- ASSIGNMENT A -
In the btrfs mailing-list thread, which space cache version does Carsten Grommel say is in use?
- ASSIGNMENT B -
Write the next part of the btrfs mailing-list thread, picking up after its final line.
PAGE EXTRACT START
Re: AW: How to (attempt to) repair these btrfs errors

public inbox for linux-btrfs@vger.kernel.org
 help / color / mirror / Atom feed

From: Qu Wenruo <quwenruo.btrfs@gmx.com>
To: Carsten Grommel <c.grommel@profihost.ag>,
	Zygo Blaxell <ce3g8jdj@umail.furryterror.org>
Cc: "linux-btrfs@vger.kernel.org" <linux-btrfs@vger.kernel.org>
Subject: Re: AW: How to (attempt to) repair these btrfs errors
Date: Mon, 7 Mar 2022 15:11:36 +0800	[thread overview]
Message-ID: <5379ca8e-0384-b447-52c1-a41ef0ded7e7@gmx.com> (raw)
In-Reply-To: <AM0PR08MB3265F930C35B1AFBA7E981B18E089@AM0PR08MB3265.eurprd08.prod.outlook.com>



On 2022/3/7 15:03, Carsten Grommel wrote:
> Thank you for the answer. We are using space_cache v2:
>
> /dev/sdc1 on /vmbackup type btrfs (rw,noatime,nobarrier,compress-force=zlib:3,ssd_spread,noacl,space_cache=v2,skip_balance,subvolid=5,subvol=/,x-systemd.mount-timeout=4h)
>
>> Data is raid0, so data repair is not possible.  Delete all the files
>> that contain corrupt data.
>
> I tried but as soon as I access the broken blocks btrfs fails into readonly so I am kind of in a deadlock there.

Btrfs only falls back to RO for very critical errors (which could affect
on-disk metadata consistency).

Thus plain data corruption should not cause the RO.

Mind to share a dmesg just after the RO fallback?

Thanks,
Qu

>
>> I don't see any errors in these logs that would indicate a metadata issue,
>> but huge numbers of messages are suppressed.  Perhaps a log closer
>> to the moment when the filesystem goes read-only will be more useful.
>
>> I would expect that if there are no problems on sda1 or sdb1 then it
>> should be possible to repair the metadata errors on sdd1 by scrubbing
> that device.
>
> I ran a number of scrubs now, at some point it always fails and btrfs remounts into readonly.
> I did not yet try to scrub specifically on sdd though, gonna try that.
>
> Should it remount again i will provide the most recent dmesg's right before it crashes.
PAGE EXTRACT END
PROVIDED RECORDS START
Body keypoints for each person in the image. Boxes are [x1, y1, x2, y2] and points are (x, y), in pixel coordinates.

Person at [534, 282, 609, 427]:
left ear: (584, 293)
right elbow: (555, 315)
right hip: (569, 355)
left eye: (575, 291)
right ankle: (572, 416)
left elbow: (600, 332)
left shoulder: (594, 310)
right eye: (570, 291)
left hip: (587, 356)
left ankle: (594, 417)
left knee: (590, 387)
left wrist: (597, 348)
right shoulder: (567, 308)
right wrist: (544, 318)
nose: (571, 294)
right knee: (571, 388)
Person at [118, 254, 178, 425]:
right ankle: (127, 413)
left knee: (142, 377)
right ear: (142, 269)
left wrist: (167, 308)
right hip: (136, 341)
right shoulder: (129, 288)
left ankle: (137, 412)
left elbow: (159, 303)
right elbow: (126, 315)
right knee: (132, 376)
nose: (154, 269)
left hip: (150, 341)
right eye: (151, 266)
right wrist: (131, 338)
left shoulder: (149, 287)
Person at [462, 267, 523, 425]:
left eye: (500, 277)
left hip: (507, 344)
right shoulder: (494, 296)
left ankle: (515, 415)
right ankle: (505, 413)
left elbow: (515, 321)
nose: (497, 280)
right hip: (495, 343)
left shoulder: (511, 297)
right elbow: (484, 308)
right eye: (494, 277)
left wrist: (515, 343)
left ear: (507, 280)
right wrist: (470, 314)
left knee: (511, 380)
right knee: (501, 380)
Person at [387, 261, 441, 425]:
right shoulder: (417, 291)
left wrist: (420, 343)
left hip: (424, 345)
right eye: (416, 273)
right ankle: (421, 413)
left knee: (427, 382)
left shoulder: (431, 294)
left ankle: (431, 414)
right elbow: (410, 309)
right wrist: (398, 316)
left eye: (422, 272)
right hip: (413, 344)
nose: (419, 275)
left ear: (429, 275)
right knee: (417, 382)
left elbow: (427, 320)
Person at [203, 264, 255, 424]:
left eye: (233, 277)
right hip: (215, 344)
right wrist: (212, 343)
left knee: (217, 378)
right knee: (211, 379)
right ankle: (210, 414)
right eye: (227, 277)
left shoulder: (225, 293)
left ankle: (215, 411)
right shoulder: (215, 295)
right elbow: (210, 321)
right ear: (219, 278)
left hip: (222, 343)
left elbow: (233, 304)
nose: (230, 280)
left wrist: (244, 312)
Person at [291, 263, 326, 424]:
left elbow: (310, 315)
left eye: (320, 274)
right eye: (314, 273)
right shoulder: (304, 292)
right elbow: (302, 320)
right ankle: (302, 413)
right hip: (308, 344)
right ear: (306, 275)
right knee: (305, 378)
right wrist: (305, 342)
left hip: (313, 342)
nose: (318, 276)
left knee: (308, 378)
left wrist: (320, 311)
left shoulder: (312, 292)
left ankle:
PROVIDED RECORDS END
- YOUR RESPONSE A -
Space_cache v2.

- YOUR RESPONSE B -
>
> ________________________________________
> Von: Zygo Blaxell <ce3g8jdj@umail.furryterror.org>
> Gesendet: Sonntag, 6. März 2022 02:36
> An: Carsten Grommel
> Cc: linux-btrfs@vger.kernel.org
> Betreff: Re: How to (attempt to) repair these btrfs errors
>
> On Tue, Mar 01, 2022 at 10:55:50AM +0000, Carsten Grommel wrote:
>> Follow-up pastebin with the most recent errors in dmesg:
>>
>> https://pastebin.com/4yJJdQPJ
>
> This seems to have expired.
>
>> ________________________________________
>> Von: Carsten Grommel
>> Gesendet: Montag, 28. Februar 2022 19:41
>> An: linux-btrfs@vger.kernel.org
>> Betreff: How to (attempt to) repair these btrfs errors
>>
>> Hi,
>>
>> short buildup: btrfs filesystem used for storing ceph rbd backups within subvolumes got corrupted.
>> Underlying 3 RAID 6es, btrfs is mounted on Top as RAID 0 over these Raids for performance ( we have to store massive Data)
>>
>> Linux cloud8-1550 5.10.93+2-ph #1 SMP Fri Jan 21 07:52:51 UTC 2022 x86_64 GNU/Linux
>>
>> But it was Kernel 5.4.121 before
>>
>> btrfs --version
>> btrfs-progs v4.20.1
>>
>> btrfs fi show
>> Label: none  uuid: b634a011-28fa-41d7-8d6e-3f68ccb131d0
>>                  Total devices 3 FS bytes used 56.74TiB
>>                  devid    1 size 25.46TiB used 22.70TiB path /dev/sda1
>>                  devid    2 size 25.46TiB used 22.69TiB path /dev/sdb1
>>                  devid    3 size 25.46TiB used 22.70TiB path /dev/sdd1
>>
>> btrfs fi df /vmbackup/
>> Data, RAID0: total=66.62TiB, used=56.45TiB
>> System, RAID1: total=8.00MiB, used=4.36MiB
>> Metadata, RAID1: total=750.00GiB, used=294.90GiB
>> GlobalReserve, single: total=512.00MiB, used=0.00B
>>
>> Attached the dmesg.log, a few dmesg messages following regarding the different errors (some informations redacted):
>>
>> [Mon Feb 28 18:53:57 2022] BTRFS error (device sda1): bdev /dev/sdd1 errs: wr 0, rd 0, flush 0, corrupt 69074516, gen 184286
>>
>> [Mon Feb 28 18:53:57 2022] BTRFS error (device sda1): bdev /dev/sdd1 errs: wr 0, rd 0, flush 0, corrupt 69074517, gen 184286
>>
>> [Mon Feb 28 18:54:23 2022] BTRFS error (device sda1): unable to fixup (regular) error at logical 776693776384 on dev /dev/sdd1
>>
>> [Mon Feb 28 18:54:25 2022] scrub_handle_errored_block: 21812 callbacks suppressed
>>
>> [Mon Feb 28 18:54:31 2022] BTRFS warning (device sda1): checksum error at logical 777752285184 on dev /dev/sdd1, physical 259607957504, root 108747, inode 257, offset 59804737536, length 4096, links 1 (path: cephstorX_vm-XXX-disk-X-base.img_1645337735)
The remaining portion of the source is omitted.